Thanks to MSN Health & Fitness contributor Jean Weiss, a list of the most medically questionable and harmful additives in everyday foods has been compiled to educate the masses. There are several that may be recognizable due to news reports and popular opinion, but others may be new to some and worthy of notation.
One of the most common additives in food is the preservative, which can come in different forms. Sodium nitrite is one of them, as it is added to not only preserve food but to add color and flavor to meat products, most commonly bacon, ham, hot dogs, sandwich meats, and smoked fish. BHA (butylated hydroxyanisole) and BHT (butylated hydrozyttoluene) are other preservatives added to foods like cereal, gum, potato chips, and vegetable oils to prevent them from oxidizing. And propyl gallate has similar de-oxidizing values and is found in meats, chicken soup base, and gum. All of these preservatives have been found to cause cancer through certain types of food preparation, such as cooking meat at high temperatures. Though the studies are not conclusive and mostly conducted on animals, all of them contain reactive compounds that can be harmful.
As far as flavoring, monosodium glutamate (MSG) used to be a very common amino acid used in restaurant foods, soups, and salad dressings, though most food preparers and manufacturers have removed it from their list of ingredients. Beware of canned and frozen foods that still may attempt to use it, as MSG can cause migraines and other adverse effects. Trans fats are also being eliminated from most foods, as the studies linking them to heart disease, strokes, and kidney problems are widely-accepted.
Sweeteners are another item to avoid when possible. Aspartame is found in products like Nutrasweet and Equal as well as diet foods and soft drinks. And acesulfame-K is a newer sweetener used in soft drinks and some baked goods. These products, only preliminarily linked to cancer, have the same negative nutritional value as white sugar, all of which should be minimized in any diet.
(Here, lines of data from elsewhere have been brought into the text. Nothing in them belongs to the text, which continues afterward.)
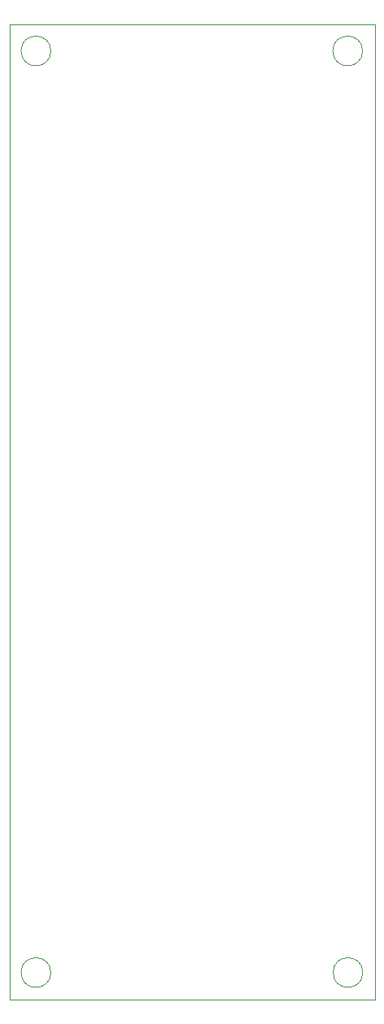
<source format=gbr>
%TF.GenerationSoftware,KiCad,Pcbnew,9.0.4-1.fc42*%
%TF.CreationDate,2025-09-21T18:40:38-04:00*%
%TF.ProjectId,DummyHat,44756d6d-7948-4617-942e-6b696361645f,rev?*%
%TF.SameCoordinates,Original*%
%TF.FileFunction,Profile,NP*%
%FSLAX46Y46*%
G04 Gerber Fmt 4.6, Leading zero omitted, Abs format (unit mm)*
G04 Created by KiCad (PCBNEW 9.0.4-1.fc42) date 2025-09-21 18:40:38*
%MOMM*%
%LPD*%
G01*
G04 APERTURE LIST*
%TA.AperFunction,Profile*%
%ADD10C,0.050000*%
%TD*%
G04 APERTURE END LIST*
D10*
X55118000Y-53594000D02*
G75*
G02*
X52018000Y-53594000I-1550000J0D01*
G01*
X52018000Y-53594000D02*
G75*
G02*
X55118000Y-53594000I1550000J0D01*
G01*
X55118000Y-149606000D02*
G75*
G02*
X52018000Y-149606000I-1550000J0D01*
G01*
X52018000Y-149606000D02*
G75*
G02*
X55118000Y-149606000I1550000J0D01*
G01*
X87656000Y-149606000D02*
G75*
G02*
X84556000Y-149606000I-1550000J0D01*
G01*
X84556000Y-149606000D02*
G75*
G02*
X87656000Y-149606000I1550000J0D01*
G01*
X50800000Y-50800000D02*
X88900000Y-50800000D01*
X88900000Y-152400000D01*
X50800000Y-152400000D01*
X50800000Y-50800000D01*
X87630000Y-53594000D02*
G75*
G02*
X84530000Y-53594000I-1550000J0D01*
G01*
X84530000Y-53594000D02*
G75*
G02*
X87630000Y-53594000I1550000J0D01*
G01*
M02*

</source>
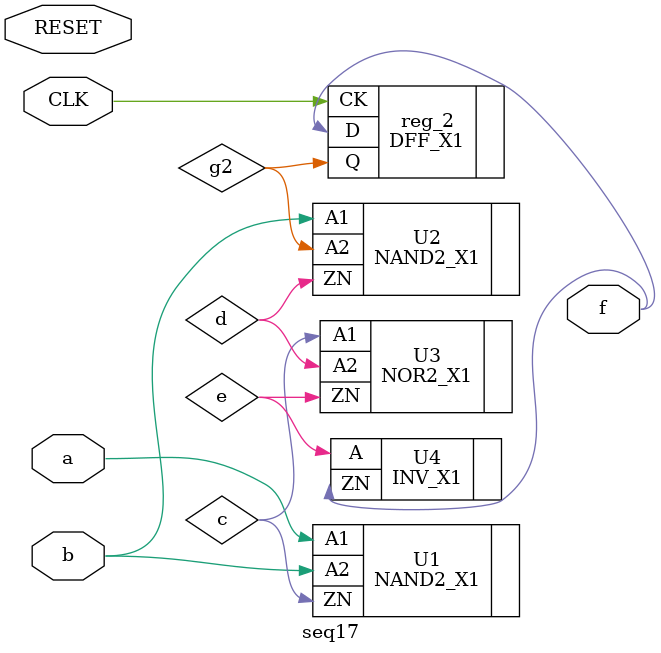
<source format=v>
module seq17(a, b, f, RESET, CLK);

  input a, b, RESET, CLK;
  output f;

  wire c, d, e, g2;

  NAND2_X1 U1 ( .A1(a), .A2(b), .ZN(c) );
  NAND2_X1 U2 ( .A1(b), .A2(g2), .ZN(d) );
  NOR2_X1 U3( .A1(c), .A2(d), .ZN(e) );
  INV_X1 U4( .A(e), .ZN(f) );
  DFF_X1 reg_2( .D(f), .CK(CLK), .Q(g2) );

endmodule

</source>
Many food colorings have been banned by the FDA but some can still be found in foods that require a particular color. And Olestra is a product also discouraged by health food organizations that is rarely used anymore, though was common for a time in potato chips as an additive that prevented fat from being absorbed in the digestive system. Each of these items should be avoided at all costs, as the food colorings have been tied to cancer and Olestra simply blocks vitamins from being processed through the body and blocks the digestive process from functioning normally.
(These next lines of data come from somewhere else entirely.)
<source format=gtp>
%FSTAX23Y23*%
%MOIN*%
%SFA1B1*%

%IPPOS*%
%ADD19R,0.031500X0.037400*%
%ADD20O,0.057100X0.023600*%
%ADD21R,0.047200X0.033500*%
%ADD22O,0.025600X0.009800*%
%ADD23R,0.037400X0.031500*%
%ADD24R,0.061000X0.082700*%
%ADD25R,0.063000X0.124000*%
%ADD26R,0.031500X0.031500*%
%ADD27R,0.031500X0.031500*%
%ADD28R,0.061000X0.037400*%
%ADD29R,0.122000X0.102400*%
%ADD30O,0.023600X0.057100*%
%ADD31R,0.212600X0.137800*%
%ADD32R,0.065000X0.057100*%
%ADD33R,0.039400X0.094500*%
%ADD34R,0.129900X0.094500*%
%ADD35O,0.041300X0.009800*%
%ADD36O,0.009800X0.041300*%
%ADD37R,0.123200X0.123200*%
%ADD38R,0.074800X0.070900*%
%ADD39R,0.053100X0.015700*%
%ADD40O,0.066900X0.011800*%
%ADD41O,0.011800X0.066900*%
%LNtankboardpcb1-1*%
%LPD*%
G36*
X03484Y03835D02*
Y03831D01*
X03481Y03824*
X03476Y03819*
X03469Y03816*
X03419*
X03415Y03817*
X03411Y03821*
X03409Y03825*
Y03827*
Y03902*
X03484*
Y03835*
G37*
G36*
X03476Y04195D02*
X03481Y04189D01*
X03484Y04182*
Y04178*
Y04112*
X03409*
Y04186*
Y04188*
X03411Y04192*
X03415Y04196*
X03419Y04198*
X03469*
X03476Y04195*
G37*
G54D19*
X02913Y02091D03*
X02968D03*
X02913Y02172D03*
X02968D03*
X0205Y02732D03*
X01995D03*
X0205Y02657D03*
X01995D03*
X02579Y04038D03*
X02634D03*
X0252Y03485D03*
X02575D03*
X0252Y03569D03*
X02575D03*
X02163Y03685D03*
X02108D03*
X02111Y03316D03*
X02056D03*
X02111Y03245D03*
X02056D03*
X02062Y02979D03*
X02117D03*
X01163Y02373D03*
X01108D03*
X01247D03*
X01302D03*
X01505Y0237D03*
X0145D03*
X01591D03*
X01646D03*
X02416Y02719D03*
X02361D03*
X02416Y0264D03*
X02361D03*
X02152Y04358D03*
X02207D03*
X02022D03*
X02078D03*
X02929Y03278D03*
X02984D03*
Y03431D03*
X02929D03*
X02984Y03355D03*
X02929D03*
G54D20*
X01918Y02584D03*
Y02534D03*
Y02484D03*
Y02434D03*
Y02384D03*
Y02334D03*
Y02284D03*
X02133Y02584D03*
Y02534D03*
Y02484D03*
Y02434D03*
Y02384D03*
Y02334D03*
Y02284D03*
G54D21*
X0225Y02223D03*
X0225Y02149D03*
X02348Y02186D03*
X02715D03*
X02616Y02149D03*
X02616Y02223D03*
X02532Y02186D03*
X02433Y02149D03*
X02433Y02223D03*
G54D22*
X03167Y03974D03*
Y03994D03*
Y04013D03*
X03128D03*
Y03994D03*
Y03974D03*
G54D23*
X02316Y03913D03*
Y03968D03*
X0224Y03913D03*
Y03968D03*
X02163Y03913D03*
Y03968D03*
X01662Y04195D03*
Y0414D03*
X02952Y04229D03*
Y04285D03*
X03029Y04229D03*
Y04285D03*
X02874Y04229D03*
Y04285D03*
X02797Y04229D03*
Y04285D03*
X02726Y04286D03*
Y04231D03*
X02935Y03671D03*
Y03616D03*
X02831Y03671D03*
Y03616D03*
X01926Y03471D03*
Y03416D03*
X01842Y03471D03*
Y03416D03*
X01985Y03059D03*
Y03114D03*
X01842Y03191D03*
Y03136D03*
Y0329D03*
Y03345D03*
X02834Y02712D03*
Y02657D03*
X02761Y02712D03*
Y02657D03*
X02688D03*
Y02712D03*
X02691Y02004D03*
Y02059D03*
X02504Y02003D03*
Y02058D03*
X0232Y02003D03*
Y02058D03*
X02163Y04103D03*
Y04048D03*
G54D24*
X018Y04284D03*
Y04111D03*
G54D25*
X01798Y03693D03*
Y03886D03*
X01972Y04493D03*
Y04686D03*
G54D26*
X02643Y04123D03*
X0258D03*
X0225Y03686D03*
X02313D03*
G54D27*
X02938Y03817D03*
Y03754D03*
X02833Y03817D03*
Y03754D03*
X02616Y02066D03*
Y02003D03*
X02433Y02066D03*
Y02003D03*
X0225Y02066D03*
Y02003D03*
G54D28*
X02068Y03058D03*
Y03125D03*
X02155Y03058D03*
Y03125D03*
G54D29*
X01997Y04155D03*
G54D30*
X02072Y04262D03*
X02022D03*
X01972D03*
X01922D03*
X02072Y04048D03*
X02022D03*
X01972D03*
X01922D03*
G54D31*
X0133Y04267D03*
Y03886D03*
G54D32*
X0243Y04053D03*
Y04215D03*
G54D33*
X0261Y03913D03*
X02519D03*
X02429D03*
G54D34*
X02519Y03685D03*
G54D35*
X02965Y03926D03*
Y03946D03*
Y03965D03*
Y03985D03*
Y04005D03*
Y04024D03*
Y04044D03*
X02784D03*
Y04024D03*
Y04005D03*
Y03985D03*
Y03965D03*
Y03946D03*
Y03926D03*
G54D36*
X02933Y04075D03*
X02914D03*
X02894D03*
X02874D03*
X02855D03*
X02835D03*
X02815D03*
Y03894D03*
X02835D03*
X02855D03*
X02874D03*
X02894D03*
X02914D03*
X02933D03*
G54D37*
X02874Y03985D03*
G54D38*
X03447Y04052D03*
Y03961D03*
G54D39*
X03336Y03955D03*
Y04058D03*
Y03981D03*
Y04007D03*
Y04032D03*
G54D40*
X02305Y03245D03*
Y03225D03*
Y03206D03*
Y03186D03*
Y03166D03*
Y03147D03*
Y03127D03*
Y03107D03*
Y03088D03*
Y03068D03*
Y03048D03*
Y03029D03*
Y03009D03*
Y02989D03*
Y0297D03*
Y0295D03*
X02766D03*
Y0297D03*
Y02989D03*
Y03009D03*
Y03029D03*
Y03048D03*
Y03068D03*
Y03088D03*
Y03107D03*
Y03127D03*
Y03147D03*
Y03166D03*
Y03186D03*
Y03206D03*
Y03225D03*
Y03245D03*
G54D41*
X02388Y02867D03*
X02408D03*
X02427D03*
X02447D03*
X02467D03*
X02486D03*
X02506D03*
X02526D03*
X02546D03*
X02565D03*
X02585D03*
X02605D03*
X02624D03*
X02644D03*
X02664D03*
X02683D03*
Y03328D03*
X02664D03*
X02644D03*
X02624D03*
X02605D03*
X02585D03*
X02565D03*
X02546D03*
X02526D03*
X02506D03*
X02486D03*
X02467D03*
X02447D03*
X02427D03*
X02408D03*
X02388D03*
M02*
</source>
Potassium bromate is sometimes added to white flour, breads, and rolls to increase the volume of the products, but there are cancer-causing properties that have prompted some states in America to actually require a label to that effect.
Finally, sodium chloride is also known as salt, and though it is a common additive in many—if not most—foods, it can be dangerous if not kept to a minimum. Large doses can lead to heart and blood pressure problems, as well as strokes and kidney failure.